[Stored entries]
┌──

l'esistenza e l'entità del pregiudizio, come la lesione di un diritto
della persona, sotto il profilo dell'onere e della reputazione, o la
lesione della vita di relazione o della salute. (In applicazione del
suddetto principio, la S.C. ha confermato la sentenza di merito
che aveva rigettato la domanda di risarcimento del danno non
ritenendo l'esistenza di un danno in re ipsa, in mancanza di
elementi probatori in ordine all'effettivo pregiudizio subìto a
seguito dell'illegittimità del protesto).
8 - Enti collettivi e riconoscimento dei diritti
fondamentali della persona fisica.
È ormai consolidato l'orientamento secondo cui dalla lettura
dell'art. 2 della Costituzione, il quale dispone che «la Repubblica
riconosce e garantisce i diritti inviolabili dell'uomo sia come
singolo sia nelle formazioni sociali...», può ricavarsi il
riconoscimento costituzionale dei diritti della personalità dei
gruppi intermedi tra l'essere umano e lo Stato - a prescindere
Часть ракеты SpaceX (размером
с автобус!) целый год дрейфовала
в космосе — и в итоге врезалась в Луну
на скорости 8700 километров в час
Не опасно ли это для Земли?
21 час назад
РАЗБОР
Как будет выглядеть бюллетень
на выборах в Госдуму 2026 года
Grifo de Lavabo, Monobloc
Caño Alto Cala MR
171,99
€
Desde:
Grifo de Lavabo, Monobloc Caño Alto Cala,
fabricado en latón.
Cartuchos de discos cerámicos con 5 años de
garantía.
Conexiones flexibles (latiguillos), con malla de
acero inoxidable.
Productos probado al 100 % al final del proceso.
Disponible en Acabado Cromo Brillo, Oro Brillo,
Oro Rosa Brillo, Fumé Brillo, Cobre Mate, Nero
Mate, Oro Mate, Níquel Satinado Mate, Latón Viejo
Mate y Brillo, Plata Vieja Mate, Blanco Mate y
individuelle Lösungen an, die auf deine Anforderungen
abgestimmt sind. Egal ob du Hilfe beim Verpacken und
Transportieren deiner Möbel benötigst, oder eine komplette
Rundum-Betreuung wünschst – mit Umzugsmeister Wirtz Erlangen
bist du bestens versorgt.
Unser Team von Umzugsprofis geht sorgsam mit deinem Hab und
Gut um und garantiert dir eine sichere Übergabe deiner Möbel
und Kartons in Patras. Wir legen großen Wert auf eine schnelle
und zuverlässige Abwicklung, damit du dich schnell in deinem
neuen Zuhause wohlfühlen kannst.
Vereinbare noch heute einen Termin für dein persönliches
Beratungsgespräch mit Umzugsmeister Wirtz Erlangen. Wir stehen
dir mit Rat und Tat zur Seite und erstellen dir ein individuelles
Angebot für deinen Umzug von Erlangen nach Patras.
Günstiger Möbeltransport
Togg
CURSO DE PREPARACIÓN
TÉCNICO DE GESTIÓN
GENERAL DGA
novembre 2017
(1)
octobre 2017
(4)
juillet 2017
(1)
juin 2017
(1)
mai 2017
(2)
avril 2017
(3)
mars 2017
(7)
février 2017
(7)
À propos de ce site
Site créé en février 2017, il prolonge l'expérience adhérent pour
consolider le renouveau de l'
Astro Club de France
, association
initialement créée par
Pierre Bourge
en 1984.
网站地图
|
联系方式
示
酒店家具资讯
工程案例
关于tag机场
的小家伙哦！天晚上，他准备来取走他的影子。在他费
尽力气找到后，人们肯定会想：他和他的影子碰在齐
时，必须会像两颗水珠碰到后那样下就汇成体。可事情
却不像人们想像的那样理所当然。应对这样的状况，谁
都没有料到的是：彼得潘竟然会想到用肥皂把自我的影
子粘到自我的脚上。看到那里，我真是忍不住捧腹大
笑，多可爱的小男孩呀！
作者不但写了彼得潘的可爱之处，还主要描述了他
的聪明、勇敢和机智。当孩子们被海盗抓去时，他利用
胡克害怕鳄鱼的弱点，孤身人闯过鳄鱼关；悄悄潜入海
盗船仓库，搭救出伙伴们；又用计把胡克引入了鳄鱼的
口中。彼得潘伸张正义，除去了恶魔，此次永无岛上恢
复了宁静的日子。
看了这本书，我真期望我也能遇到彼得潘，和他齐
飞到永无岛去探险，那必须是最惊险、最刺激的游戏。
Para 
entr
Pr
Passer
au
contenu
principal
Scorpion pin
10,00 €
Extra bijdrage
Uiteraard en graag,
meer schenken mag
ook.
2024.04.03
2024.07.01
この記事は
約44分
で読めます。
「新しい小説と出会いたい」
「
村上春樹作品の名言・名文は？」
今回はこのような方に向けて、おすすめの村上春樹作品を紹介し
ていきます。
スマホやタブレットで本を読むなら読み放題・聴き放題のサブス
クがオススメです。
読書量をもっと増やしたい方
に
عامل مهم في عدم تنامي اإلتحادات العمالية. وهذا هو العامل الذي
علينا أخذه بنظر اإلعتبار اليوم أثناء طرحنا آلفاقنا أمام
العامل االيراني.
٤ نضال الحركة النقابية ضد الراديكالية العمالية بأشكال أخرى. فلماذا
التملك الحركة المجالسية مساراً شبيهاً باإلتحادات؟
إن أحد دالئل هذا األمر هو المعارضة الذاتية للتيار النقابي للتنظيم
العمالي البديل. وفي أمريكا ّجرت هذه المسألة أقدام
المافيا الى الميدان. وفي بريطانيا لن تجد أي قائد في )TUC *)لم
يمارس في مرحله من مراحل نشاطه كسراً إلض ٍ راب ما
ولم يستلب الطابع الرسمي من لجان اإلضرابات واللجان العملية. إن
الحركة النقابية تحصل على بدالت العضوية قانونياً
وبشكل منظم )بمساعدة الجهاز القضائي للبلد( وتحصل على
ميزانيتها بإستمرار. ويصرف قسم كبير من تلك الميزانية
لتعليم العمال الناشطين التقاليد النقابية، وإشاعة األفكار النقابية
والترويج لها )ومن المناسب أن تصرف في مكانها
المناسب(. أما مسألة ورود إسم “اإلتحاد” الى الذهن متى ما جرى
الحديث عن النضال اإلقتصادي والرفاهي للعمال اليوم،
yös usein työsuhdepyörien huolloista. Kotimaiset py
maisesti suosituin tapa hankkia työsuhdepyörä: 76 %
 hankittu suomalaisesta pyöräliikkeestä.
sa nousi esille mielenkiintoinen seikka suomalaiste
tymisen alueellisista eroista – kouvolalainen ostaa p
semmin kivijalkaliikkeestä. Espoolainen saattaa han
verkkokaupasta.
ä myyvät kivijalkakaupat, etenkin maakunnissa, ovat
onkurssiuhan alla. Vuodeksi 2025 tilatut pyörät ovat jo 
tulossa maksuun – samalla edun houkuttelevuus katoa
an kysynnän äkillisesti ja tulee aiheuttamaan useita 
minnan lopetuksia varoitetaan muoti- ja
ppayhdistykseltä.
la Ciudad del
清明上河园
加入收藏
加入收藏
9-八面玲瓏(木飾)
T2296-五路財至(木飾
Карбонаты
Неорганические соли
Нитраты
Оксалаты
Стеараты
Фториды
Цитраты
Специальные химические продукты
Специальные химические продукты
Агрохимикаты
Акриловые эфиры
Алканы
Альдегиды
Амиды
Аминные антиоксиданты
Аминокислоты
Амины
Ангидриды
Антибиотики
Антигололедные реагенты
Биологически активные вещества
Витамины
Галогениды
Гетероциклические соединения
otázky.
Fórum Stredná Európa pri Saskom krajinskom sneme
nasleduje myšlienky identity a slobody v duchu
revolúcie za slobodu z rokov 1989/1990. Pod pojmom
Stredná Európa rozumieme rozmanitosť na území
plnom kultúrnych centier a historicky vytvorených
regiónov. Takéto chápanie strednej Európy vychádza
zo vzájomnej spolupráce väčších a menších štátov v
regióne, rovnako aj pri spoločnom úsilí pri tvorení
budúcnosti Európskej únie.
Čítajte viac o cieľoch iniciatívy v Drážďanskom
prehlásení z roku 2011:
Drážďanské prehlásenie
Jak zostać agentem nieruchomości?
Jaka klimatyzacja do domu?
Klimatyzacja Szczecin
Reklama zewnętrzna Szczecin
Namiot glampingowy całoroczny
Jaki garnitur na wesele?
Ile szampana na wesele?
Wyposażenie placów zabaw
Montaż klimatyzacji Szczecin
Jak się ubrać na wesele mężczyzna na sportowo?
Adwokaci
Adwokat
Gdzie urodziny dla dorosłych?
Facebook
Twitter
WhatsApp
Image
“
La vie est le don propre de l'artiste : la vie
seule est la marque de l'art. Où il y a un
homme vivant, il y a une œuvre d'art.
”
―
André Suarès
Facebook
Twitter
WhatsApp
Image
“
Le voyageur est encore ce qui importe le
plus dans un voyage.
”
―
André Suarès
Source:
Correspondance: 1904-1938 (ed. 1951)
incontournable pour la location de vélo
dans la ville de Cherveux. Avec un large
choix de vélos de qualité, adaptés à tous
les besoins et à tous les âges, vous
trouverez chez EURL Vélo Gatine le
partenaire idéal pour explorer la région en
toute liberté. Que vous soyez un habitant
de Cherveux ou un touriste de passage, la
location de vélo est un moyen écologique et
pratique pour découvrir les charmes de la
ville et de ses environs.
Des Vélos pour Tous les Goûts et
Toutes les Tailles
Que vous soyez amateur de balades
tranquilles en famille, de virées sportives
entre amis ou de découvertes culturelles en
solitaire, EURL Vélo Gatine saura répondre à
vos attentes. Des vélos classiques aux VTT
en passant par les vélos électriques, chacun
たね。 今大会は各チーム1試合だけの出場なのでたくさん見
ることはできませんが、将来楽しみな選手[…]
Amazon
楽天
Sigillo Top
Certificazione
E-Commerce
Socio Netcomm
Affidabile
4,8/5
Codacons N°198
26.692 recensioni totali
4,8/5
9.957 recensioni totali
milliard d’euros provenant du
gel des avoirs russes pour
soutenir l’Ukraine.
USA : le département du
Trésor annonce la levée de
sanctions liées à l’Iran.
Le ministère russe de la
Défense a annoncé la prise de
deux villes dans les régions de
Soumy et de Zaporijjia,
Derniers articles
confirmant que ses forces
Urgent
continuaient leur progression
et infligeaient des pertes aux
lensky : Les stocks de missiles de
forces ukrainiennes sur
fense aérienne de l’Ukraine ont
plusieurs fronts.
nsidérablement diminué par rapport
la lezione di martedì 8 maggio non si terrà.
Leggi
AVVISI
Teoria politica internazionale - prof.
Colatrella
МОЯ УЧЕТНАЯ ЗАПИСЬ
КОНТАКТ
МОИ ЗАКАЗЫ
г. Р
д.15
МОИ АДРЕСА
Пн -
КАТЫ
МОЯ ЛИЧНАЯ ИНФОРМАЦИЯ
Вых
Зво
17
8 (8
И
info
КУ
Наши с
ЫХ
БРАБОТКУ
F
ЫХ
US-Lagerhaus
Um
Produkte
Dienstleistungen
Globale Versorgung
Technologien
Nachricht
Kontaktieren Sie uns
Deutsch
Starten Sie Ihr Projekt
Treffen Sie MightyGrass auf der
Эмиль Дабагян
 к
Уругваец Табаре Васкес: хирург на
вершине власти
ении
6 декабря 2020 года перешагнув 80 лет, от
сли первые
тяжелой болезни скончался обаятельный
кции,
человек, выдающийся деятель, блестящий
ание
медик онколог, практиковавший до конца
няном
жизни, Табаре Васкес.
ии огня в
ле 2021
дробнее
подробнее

└──

WHAT IS REQUIRED:
Lines with the word "forces" in them are the answer; report each one from the data.

WRITTEN SOLUTION:
confirmant que ses forces
forces ukrainiennes sur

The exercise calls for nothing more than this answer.